La guitare classique, de l’aveu même du principal intéressé, l’a d’ailleurs ramenée à plusieurs reprises dans le droit chemin —à l’adolescence notamment—, une époque où il avait de la difficulté à accepter le fait d’être atteint de ce syndrome et où les tics se faisaient omniprésents. Telle une bouée qui lui a permis de regagner la rive alors qu’il nageait en eaux troubles, l’instrument s’est parfois avéré être son plus précieux allié, de par la discipline qu’il impose à celui qui se l’approprie. «Ça m’a sauvé la vie à plusieurs reprises pendant mon enfance. Cette échappatoire me permet de relaxer et de réfléchir. Pour moi, la musique, c’est une langue sans paroles».

Passage obligé

Avant de briller sous les projecteurs, le jeune virtuose doit enfiler de nombreuses heures d’exercices, souvent cloîtré dans une petite pièce, à peaufiner sa technique. Cet isolement peut lui sembler parfois lourd à porter, si bien qu’il opte pour le plein air en s’installant dans un parc. Les milliers d’heures de pratique constituent toutefois un tribut qu’il est prêt à payer pour récolter les éloges.

Maître chez lui

À peine rentré d’une tournée d’une douzaine de concerts au Brésil, Thierry Bégin-Lamontagne a pu étaler tout son talent dans le cadre d’un concert tenu à l’église Emmanuel, qui a fait salle comble. Il refaisait ses valises pour le continent sud-américain quelques jours après s’être entretenu avec JournalLeGuide.com, où une série de spectacles en Argentine l’attendaient.
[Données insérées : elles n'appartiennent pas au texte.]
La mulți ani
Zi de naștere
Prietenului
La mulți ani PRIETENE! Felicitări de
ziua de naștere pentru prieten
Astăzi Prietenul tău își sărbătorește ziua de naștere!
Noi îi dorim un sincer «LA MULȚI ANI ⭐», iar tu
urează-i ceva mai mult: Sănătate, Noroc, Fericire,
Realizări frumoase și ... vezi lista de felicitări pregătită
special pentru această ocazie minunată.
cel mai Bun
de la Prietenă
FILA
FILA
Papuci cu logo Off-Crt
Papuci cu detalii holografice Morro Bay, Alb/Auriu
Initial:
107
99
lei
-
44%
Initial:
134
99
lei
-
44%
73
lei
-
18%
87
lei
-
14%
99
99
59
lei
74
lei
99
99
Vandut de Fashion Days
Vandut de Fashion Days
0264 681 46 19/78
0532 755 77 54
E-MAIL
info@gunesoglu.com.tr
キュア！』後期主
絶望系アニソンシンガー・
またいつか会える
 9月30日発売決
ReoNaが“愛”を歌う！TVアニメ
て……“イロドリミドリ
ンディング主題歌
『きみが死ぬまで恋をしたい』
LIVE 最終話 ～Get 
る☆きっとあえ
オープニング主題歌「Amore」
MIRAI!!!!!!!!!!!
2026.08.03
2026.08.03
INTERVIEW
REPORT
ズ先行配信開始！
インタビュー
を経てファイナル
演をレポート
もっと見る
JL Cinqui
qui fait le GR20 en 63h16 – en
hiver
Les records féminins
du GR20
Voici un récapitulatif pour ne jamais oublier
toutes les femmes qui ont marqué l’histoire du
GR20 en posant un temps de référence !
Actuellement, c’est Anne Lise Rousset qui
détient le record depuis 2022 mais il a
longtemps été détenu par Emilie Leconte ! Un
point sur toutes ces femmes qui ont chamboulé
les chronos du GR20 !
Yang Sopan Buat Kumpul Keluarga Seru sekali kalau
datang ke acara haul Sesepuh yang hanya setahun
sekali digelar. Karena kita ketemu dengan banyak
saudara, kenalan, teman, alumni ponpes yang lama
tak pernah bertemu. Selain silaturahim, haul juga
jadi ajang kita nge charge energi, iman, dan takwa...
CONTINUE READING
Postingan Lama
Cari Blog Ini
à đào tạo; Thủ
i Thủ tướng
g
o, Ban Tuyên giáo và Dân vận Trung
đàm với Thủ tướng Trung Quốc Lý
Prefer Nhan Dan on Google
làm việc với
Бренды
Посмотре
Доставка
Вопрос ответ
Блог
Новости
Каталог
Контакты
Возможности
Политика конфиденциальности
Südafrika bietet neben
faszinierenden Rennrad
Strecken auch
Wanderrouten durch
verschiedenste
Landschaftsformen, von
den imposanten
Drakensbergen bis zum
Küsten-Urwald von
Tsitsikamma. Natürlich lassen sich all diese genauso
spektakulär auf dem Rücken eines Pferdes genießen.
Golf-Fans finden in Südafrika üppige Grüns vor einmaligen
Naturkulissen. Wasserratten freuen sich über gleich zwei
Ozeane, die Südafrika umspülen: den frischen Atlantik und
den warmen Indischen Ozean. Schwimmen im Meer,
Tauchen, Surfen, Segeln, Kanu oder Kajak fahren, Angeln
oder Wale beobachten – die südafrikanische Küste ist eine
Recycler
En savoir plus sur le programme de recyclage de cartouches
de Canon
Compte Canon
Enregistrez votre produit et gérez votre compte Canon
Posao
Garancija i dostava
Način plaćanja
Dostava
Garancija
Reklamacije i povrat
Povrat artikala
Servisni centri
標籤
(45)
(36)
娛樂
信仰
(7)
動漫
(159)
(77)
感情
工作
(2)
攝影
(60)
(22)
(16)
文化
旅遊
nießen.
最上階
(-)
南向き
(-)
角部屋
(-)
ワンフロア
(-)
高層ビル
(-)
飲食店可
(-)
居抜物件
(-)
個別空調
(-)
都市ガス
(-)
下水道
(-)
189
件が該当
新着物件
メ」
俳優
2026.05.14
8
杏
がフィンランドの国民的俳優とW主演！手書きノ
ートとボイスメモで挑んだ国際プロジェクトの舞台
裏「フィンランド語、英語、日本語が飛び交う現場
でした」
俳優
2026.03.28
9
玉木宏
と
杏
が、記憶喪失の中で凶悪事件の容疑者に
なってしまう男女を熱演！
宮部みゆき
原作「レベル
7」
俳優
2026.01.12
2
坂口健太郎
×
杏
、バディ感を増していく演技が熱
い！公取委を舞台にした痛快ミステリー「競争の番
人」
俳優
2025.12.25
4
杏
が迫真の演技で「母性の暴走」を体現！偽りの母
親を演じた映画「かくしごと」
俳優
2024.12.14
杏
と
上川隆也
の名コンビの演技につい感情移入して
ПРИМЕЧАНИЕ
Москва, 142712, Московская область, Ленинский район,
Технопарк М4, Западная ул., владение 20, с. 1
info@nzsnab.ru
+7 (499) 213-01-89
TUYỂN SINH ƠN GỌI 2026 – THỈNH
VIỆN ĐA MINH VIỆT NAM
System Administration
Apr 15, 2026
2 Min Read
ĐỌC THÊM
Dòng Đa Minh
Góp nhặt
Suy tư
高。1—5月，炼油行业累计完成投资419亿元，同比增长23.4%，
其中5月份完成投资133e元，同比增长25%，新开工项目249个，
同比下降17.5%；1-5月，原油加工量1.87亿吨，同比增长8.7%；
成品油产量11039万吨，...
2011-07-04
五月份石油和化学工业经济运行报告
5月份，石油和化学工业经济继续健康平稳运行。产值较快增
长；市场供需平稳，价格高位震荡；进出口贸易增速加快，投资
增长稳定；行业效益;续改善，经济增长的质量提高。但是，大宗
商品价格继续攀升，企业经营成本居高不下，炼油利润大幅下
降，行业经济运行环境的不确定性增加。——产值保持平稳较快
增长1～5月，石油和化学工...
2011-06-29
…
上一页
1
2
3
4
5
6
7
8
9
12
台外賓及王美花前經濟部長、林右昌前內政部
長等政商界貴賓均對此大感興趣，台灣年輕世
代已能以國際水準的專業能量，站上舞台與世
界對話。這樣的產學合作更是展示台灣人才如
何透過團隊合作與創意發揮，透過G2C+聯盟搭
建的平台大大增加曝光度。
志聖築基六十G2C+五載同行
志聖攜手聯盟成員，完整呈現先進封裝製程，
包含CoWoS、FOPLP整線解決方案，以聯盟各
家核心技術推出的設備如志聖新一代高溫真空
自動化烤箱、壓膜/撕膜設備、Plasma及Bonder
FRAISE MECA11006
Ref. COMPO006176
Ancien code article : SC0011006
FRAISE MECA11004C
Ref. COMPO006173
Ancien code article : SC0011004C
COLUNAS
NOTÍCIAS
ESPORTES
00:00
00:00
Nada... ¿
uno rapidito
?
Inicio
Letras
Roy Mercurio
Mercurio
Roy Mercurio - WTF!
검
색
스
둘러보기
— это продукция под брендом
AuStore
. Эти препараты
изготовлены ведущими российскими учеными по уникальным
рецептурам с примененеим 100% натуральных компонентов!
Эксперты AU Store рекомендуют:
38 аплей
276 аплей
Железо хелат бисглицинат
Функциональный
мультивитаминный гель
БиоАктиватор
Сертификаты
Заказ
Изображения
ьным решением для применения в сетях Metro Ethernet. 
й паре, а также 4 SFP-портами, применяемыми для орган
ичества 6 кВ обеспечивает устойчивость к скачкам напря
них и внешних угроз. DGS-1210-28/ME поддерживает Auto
Le jeune homme, s’il se réjouit de faire rayonner ainsi son génie, ne se berce pas d’illusions quant au fait de s’installer au Québec en vivant de son talent. La guitare classique demeure un art méconnu du grand public. «Il faut constamment se battre pour se faire entendre, pour se faire connaître et pour mettre en valeur la guitare», témoigne-t-il. Il examine la possibilité de s’établir, temporairement précise-t-il, en Europe pour avoir accès plus facilement aux divers concours qui sont légion là-bas. «En ce moment, ma priorité, c’est d’en faire le plus possible. Une simple participation permet de me faire entendre et d’obtenir des commentaires constructifs». Ces multiples allers-retours ne lui feront toutefois pas oublier ses origines, lui qui sera de retour à Cowansville pour un concert le 7 février prochain à l’église Ste-Rose-de-Lima.

Un passeport bien rempli 

Thierry Bégin-Lamontagne a donné des concerts en Espagne, en France, en Allemagne, en Italie, au Brésil, au Mexique, aux États-Unis et en Argentine.